Mise en concurrence.
Le forum de Gastein a permis de faire le point sur les diverses réformes santé en cours en Europe.
Très commentée, la réforme du système de santé néerlandais a placé les caisses maladie en concurrence, lesquelles achètent dorénavant des soins aux prestataires libéraux ou publics, selon les règles du marché. Le système a permis de réduire certains coûts - notamment administratifs - et de stabiliser les dépenses de soins, au prix de contrôles stricts.
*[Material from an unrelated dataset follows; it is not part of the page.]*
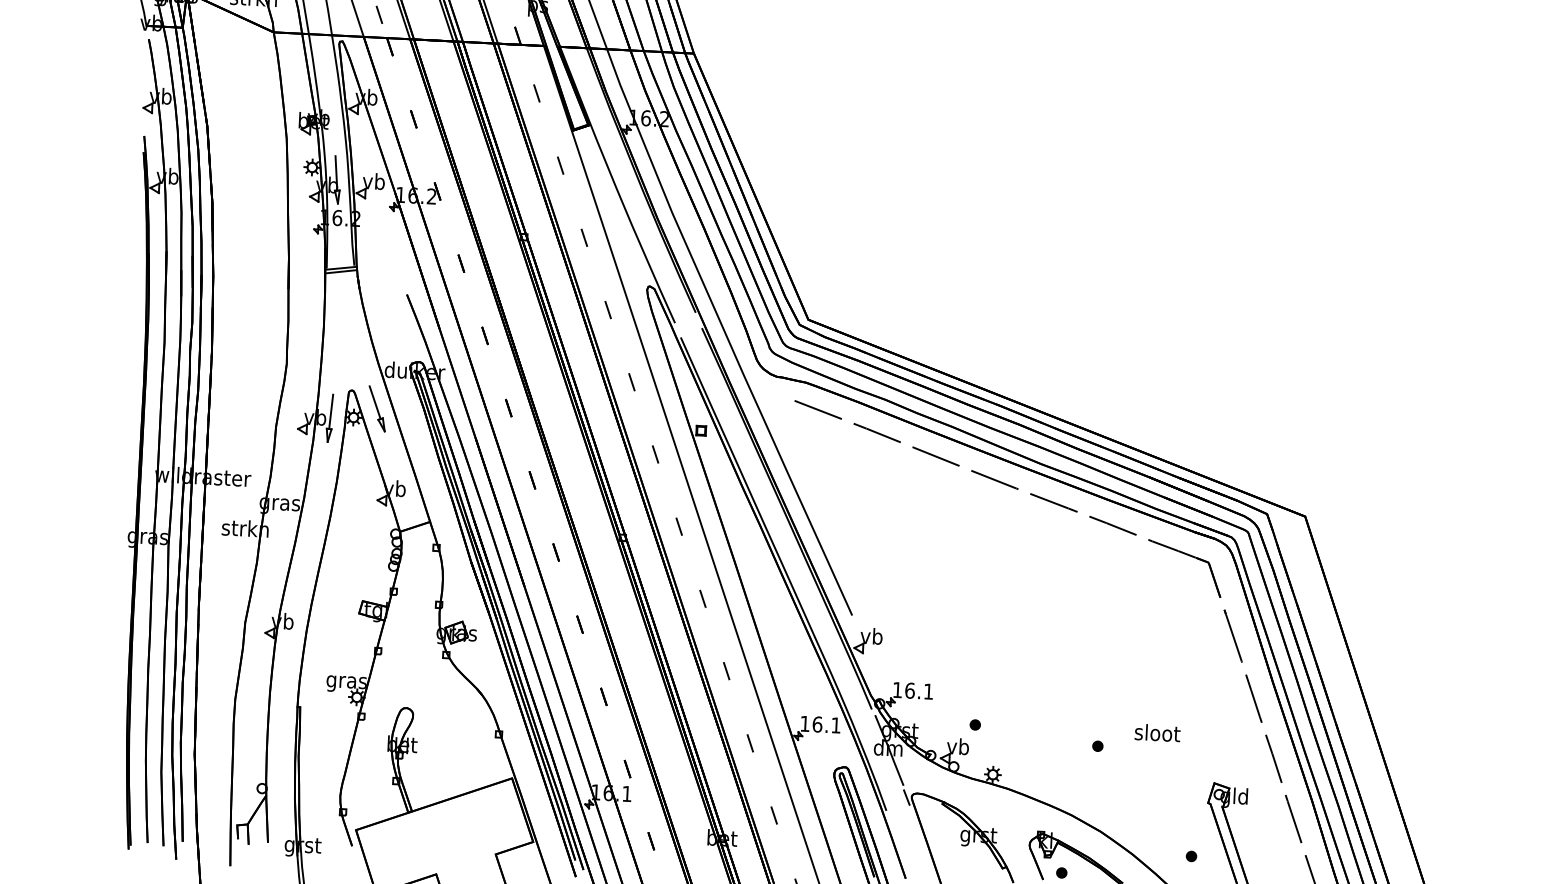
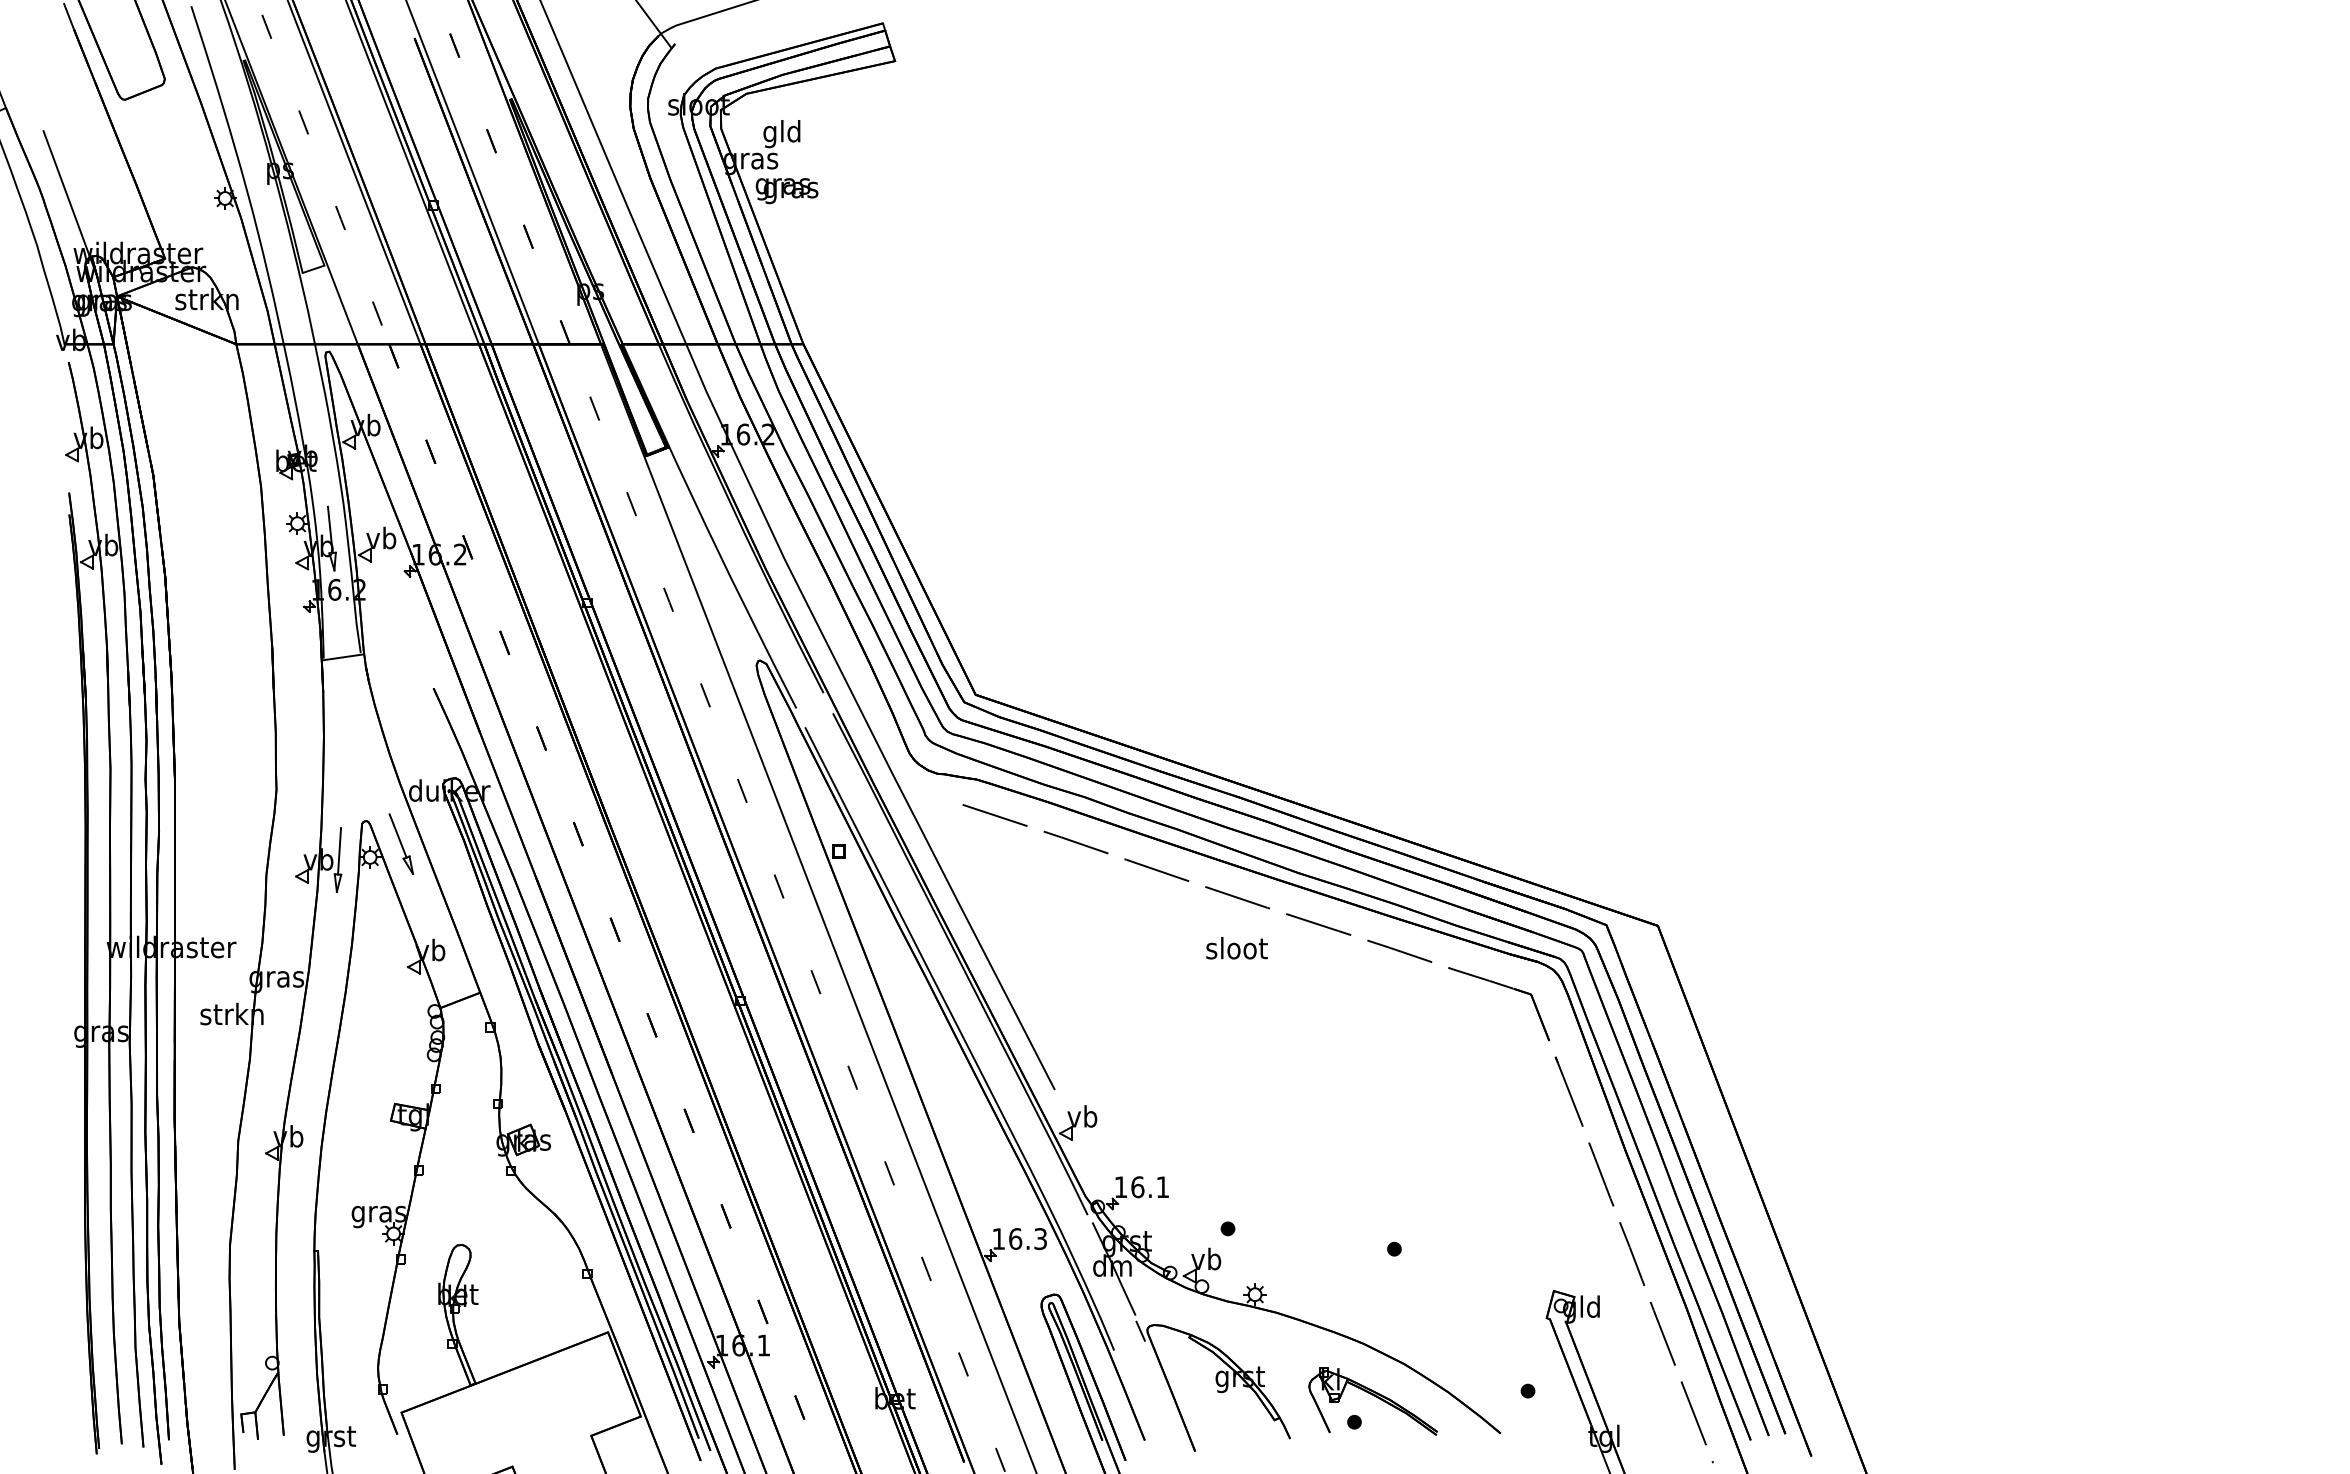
line: (341, 271) -> (343, 661), removed
text: (835, 725) -> (1040, 1239), 16.1 -> 16.3
text: (1157, 733) -> (1236, 948), moved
D’une manière générale, les achats de prestations au meilleur prix (dans le cadre de réseaux par exemple) et la contractualisation entre les caisses et les professionnels constituent des tendances lourdes en Europe. Mais gare aux dépassements des objectifs fixés ! En Estonie, si les professionnels sortent des enveloppes allouées, ils ne touchent que 30 % de la valeur des actes ou des produits fournis.
Autre maître mot des politiques contemporaines : la productivité des systèmes de santé qu’il faut accroître. Il s’agit d’améliorer l’efficience des acteurs (hôpitaux, médecins de ville...) et l’organisation des parcours de soins, de réduire les gaspillages, les actes inutiles... Le National Health britannique (NHS) a fait de cet objectif l’axe central de sa modernisation.
Échecs.
Certaines réformes s’achèvent par des fiascos. Fin 2011, le gouvernement polonais a voulu forcer les médecins à vérifier, avant toute prescription, que le patient disposait d’une assurance-maladie incluant les remboursements de médicaments, ce qui n’est pas automatique. Cette politique tatillonne et bureaucratique a suscité une telle fronde médicale que le gouvernement a dû battre en retraite…et concevoir un logiciel automatique pour vérifier les affiliations des patients. « Cette affaire a entraîné un incroyable gâchis d’énergie pour tenter de lutter contre des fraudes minimes », se désole le Pr Wlodarczyk, professeur de santé publique à Cracovie pour qui « c’est l’exemple type de ce qu’il ne faut pas faire ».